When sites are added, crawled, archived, whatever, where will they be available (since archives for the last three years or so are not available here)?

Thank you.

Reply [edit]

Poster: gojomo Date: Jan 24, 2011 3:30pm
Forum: web Subject: Re: Forum reminders: adds, removes

Please see the new Wyaback Machine now in public beta testing at...

http://waybackmachine.org

...for the most recent material.

- Gordon @ IA

Reply [edit]

Poster: schwarma Date: Feb 21, 2011 9:45am
Forum: web Subject: Re: Forum reminders: adds, removes

The FAQ says to change your robots.txt file to exclude ia_archiver, then "submit your site on the form on http://www.alexa.com/help/webmasters#crawl_site" where there is no form anymore. How do I ask the wayback machine to re-spider my site so it'll notice my robots.txt and exclude the historical versions of my site now?

Reply [edit]

Poster: gojomo Date: Feb 22, 2011 3:23pm
Forum: web Subject: Re: Forum reminders: adds, removes

The only FAQ reference to any forms at Alexa (which as you note have gone away) should be in relation to *adding* your site.

Any changes to your robots.txt should be noticed within 24 hours, perhaps much sooner. (Active crawling usually requests robots.txt just before visiting a site, and then every 6-12 hours thereafter.

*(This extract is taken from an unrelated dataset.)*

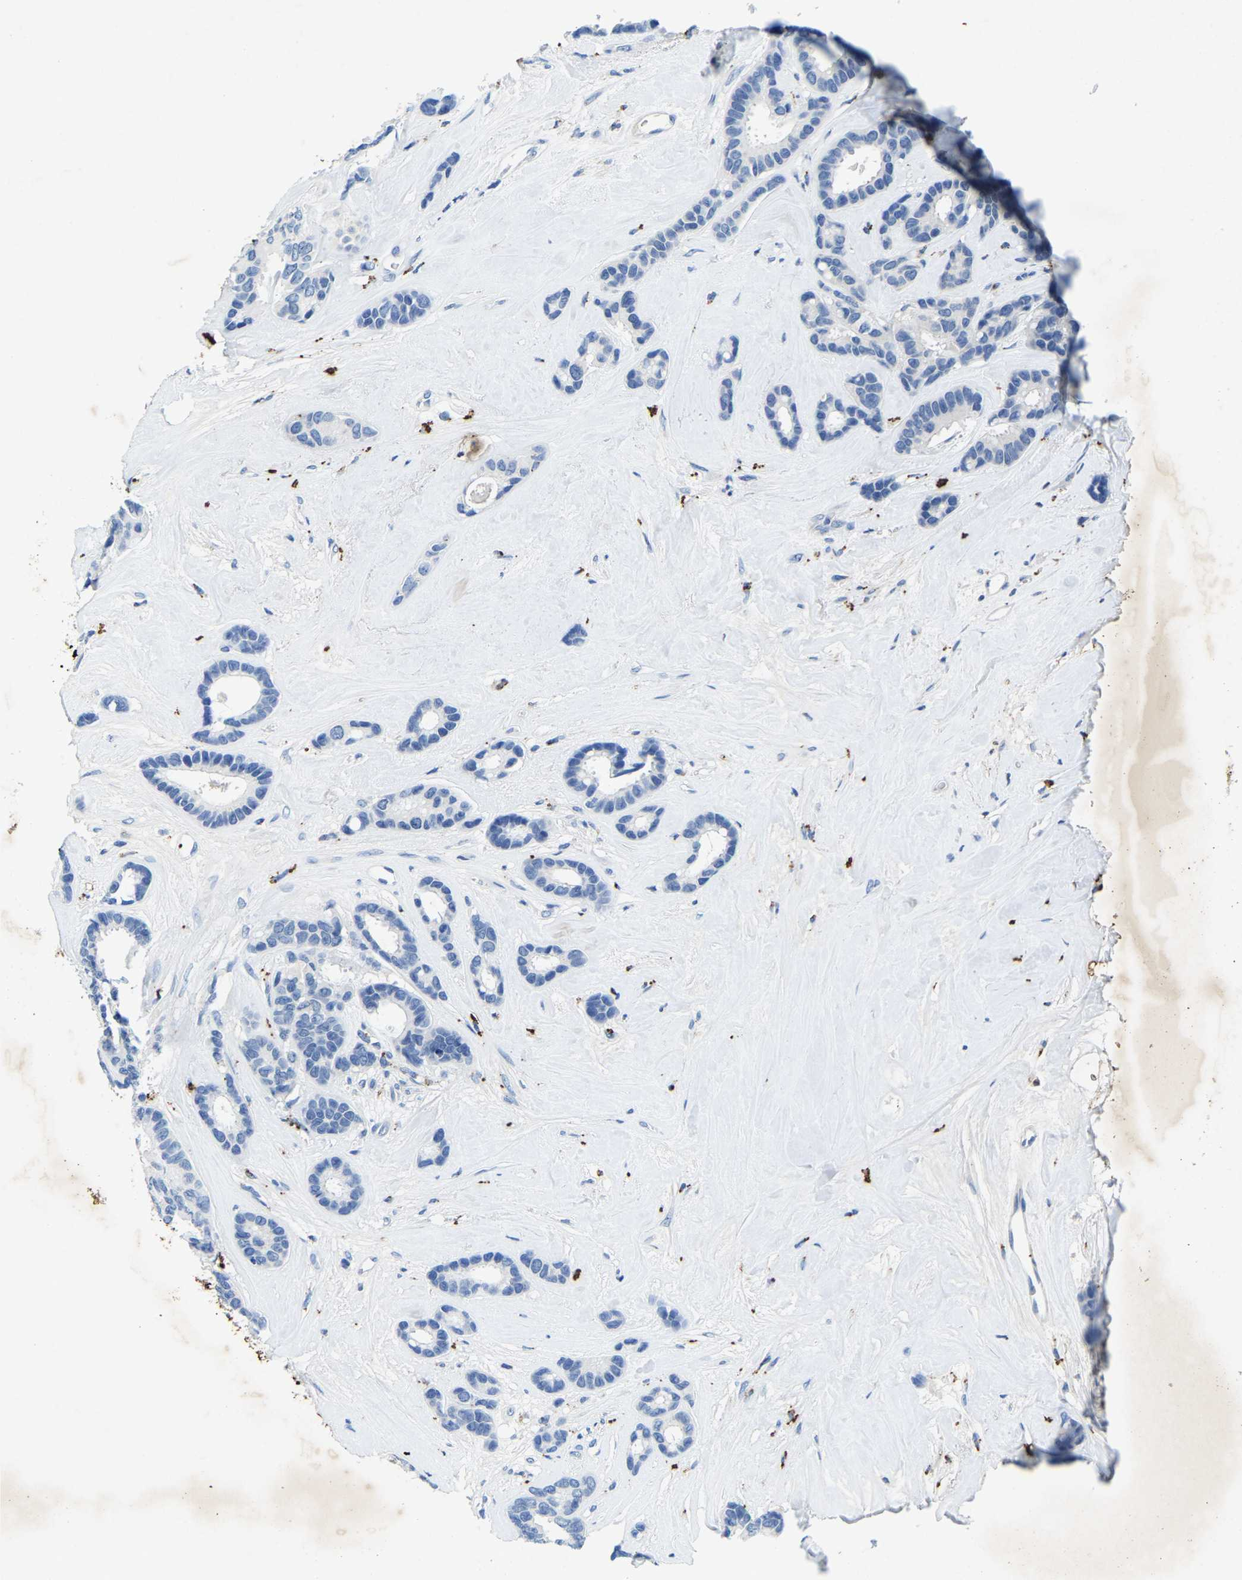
{"staining": {"intensity": "negative", "quantity": "none", "location": "none"}, "tissue": "breast cancer", "cell_type": "Tumor cells", "image_type": "cancer", "snomed": [{"axis": "morphology", "description": "Duct carcinoma"}, {"axis": "topography", "description": "Breast"}], "caption": "IHC histopathology image of human breast cancer stained for a protein (brown), which displays no positivity in tumor cells.", "gene": "UBN2", "patient": {"sex": "female", "age": 87}}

The Wayback Machine generally checks robots.txt as needed, but can remember a previous version for up to 24 hours.)

If it has been more than 24 hours and your changes do not seem to have been noticed, and using an online robots.txt validator suggests all is well with your format, please let us know and we'll investigate further.

- Gordon @ IA